Sur les quelques trois cents bêtes que compte son cheptel, l’éleveur va devoir se séparer de plusieurs d’entre elles dans les semaines à venir. Son fils Laurent vient l’aider sur la propriété pendant ses heures de repos.
« Plus ça va, plus on est obligé de mettre le bétail à l’OCEF. Là, on a des troupeaux de boeufs que normalement on devrait mettre en début d’année, mais on ne va pas pouvoir parce qu’ils vont perdre du poids. Ils ne sont pas arrivés à terme, mais on va être obligé quand même de les mettre à l’abattoir » explique Laurent Montier.
Mi-décembre, il se séparera de quinze nouvelles vaches, puis encore une dizaine. 
Elevage. Bétail
©Brigitte Whaap
 

Une hausse de 18 % de l’activité de l’OCEF

Une situation similaire dans plusieurs cheptels calédoniens.

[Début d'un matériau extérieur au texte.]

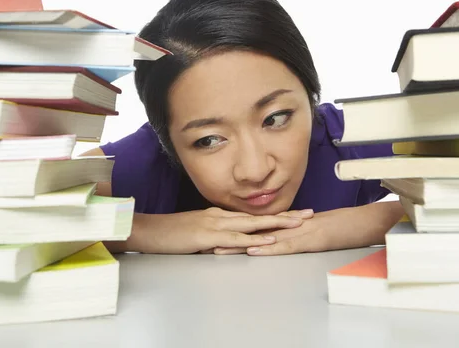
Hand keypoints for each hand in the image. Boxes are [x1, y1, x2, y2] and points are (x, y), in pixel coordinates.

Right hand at [119, 207, 314, 253]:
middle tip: (309, 214)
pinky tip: (270, 239)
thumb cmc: (170, 233)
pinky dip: (255, 238)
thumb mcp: (196, 233)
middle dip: (286, 215)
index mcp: (219, 214)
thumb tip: (227, 244)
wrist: (149, 230)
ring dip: (277, 223)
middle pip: (259, 215)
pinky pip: (237, 237)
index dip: (275, 214)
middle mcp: (221, 215)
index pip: (253, 214)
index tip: (295, 214)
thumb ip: (213, 236)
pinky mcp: (209, 235)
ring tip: (299, 224)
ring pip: (253, 223)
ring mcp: (216, 223)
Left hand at [213, 201, 405, 255]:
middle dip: (228, 237)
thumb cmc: (339, 226)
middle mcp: (287, 226)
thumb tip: (277, 237)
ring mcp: (297, 232)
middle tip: (205, 242)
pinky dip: (268, 249)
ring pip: (263, 238)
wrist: (361, 221)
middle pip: (252, 231)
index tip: (212, 234)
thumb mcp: (311, 230)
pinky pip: (285, 246)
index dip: (232, 230)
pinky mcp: (308, 240)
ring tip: (217, 250)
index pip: (255, 227)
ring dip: (240, 245)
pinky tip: (253, 252)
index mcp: (286, 223)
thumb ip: (293, 232)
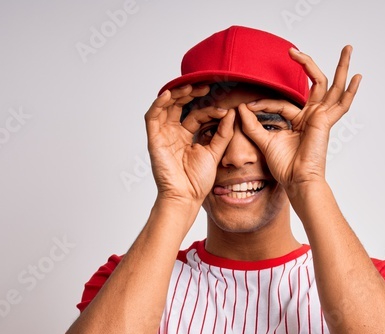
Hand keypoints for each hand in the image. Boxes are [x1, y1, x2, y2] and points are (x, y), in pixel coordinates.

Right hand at [144, 84, 234, 207]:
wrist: (186, 197)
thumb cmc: (197, 180)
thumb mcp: (215, 152)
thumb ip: (222, 133)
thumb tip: (232, 113)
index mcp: (186, 137)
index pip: (196, 115)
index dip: (210, 110)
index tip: (224, 110)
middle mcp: (173, 134)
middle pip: (179, 106)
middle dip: (190, 94)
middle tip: (205, 86)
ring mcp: (163, 136)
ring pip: (165, 107)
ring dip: (176, 95)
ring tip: (189, 87)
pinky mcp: (154, 140)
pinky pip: (152, 117)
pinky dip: (158, 104)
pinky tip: (169, 95)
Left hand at [235, 45, 360, 192]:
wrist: (296, 180)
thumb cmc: (285, 167)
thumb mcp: (264, 141)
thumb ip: (253, 124)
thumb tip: (241, 108)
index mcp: (300, 121)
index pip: (281, 103)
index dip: (263, 103)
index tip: (247, 107)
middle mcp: (313, 116)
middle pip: (316, 84)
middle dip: (308, 64)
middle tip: (294, 50)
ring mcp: (321, 117)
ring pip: (332, 86)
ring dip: (341, 66)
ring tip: (347, 48)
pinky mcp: (325, 120)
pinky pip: (341, 103)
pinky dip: (350, 90)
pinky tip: (357, 76)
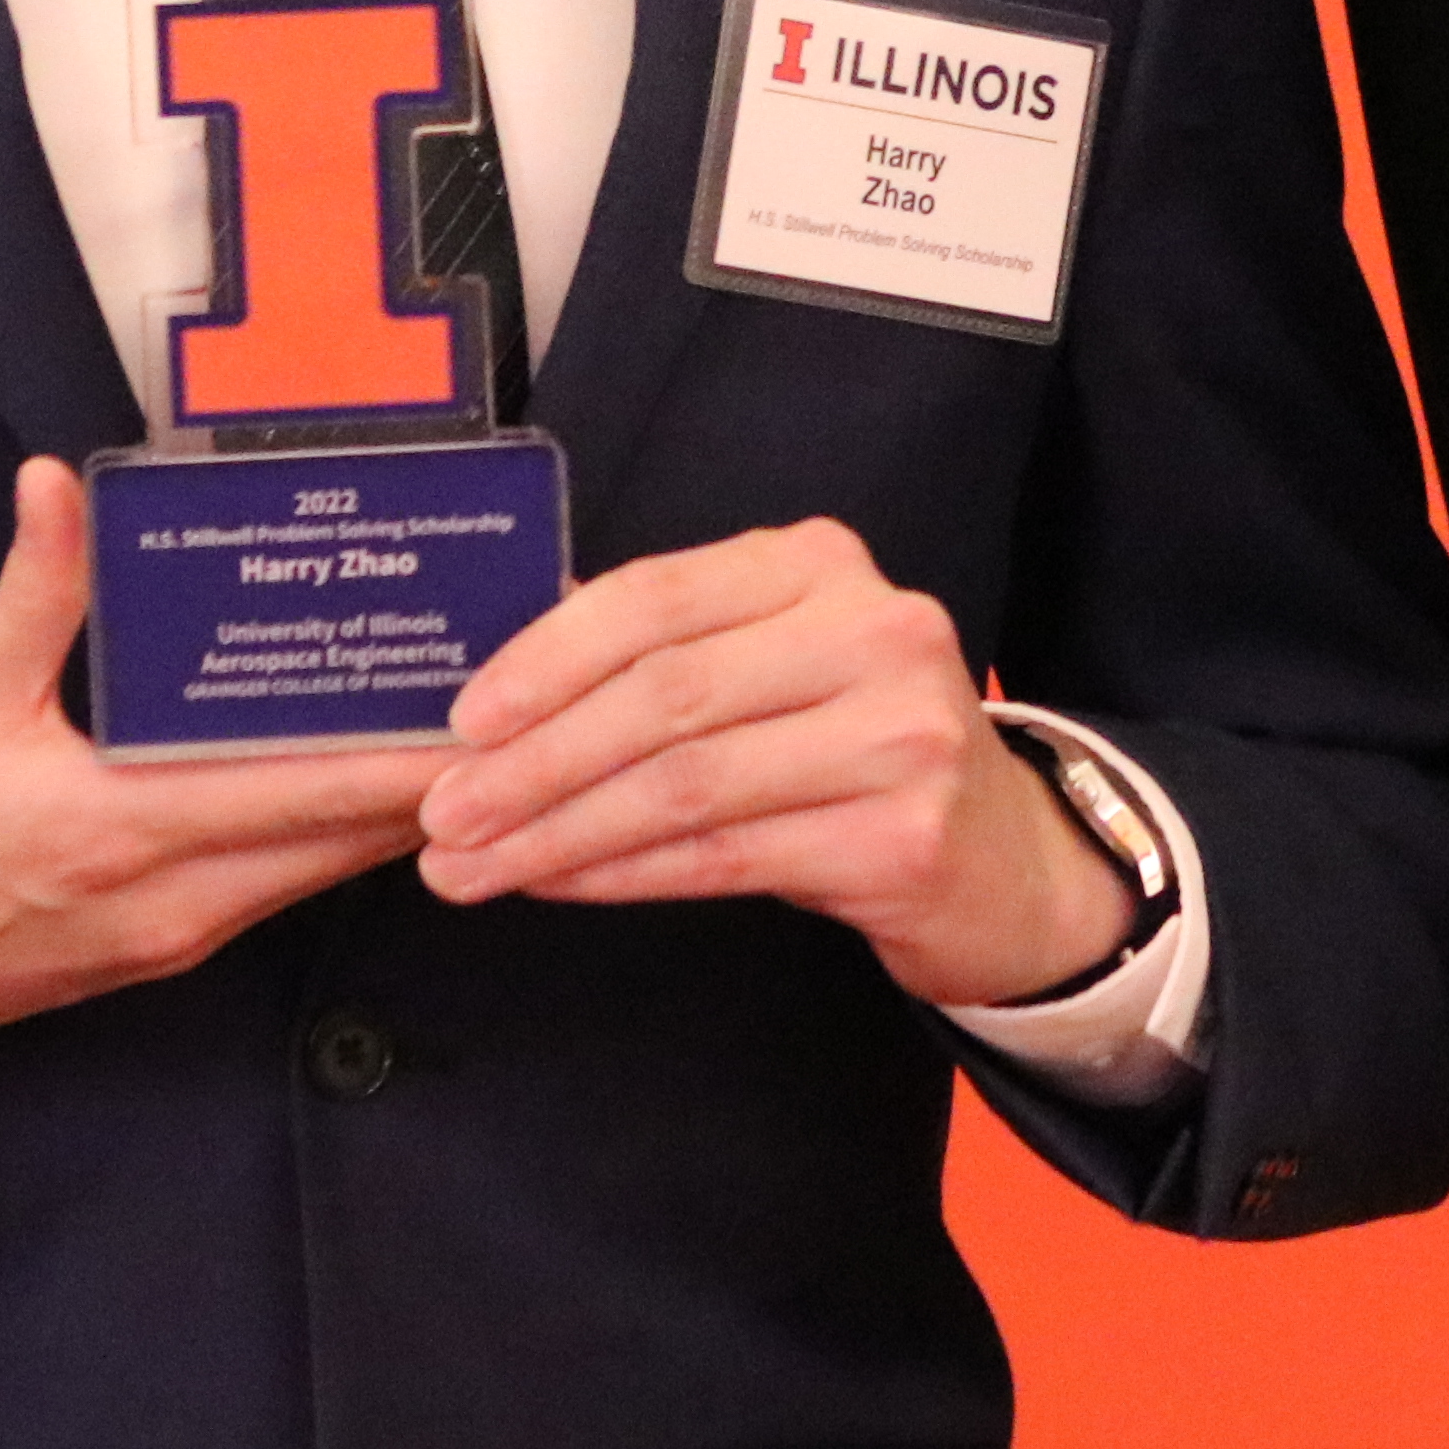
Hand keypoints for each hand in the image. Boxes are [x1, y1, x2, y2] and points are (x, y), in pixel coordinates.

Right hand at [0, 459, 451, 1091]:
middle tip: (508, 696)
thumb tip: (63, 485)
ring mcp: (167, 935)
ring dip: (384, 808)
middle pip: (341, 841)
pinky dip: (325, 836)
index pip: (305, 795)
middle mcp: (166, 900)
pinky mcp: (156, 949)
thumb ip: (33, 593)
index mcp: (118, 830)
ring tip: (458, 722)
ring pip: (313, 870)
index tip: (491, 713)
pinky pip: (272, 890)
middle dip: (431, 774)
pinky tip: (359, 781)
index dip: (410, 759)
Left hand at [414, 516, 1129, 1009]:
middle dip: (532, 761)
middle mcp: (875, 629)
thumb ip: (665, 662)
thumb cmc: (853, 752)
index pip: (656, 598)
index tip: (459, 721)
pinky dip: (622, 874)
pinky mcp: (904, 835)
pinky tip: (559, 883)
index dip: (544, 658)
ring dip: (557, 831)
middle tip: (442, 815)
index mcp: (821, 565)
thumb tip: (489, 703)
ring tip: (472, 868)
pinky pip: (723, 856)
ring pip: (684, 784)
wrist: (1006, 856)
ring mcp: (901, 732)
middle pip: (663, 694)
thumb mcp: (774, 669)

En effet à l’OCEF, l’activité est en hausse de 18%.
« Aujourd’hui pour envoyer une bête à l’OCEF, il faut qu’elle soit en état correct, donc c’est là tout le challenge. C’est de répondre assez rapidement à la demande des éleveurs qui naviguent à vue en fonction des conditions météorologiques qui sont souvent difficiles à prévoir » explique Samuel Prevost, directeur de la section viande de l’OCEF.
Habituellement la viande bovine calédonienne représente 50% du marché. Avec les abattages supplémentaires, elle passe à 75%. Mais que les Calédoniens se rassurent, la viande reste de très bonne qualité nous certifie l’OCEF.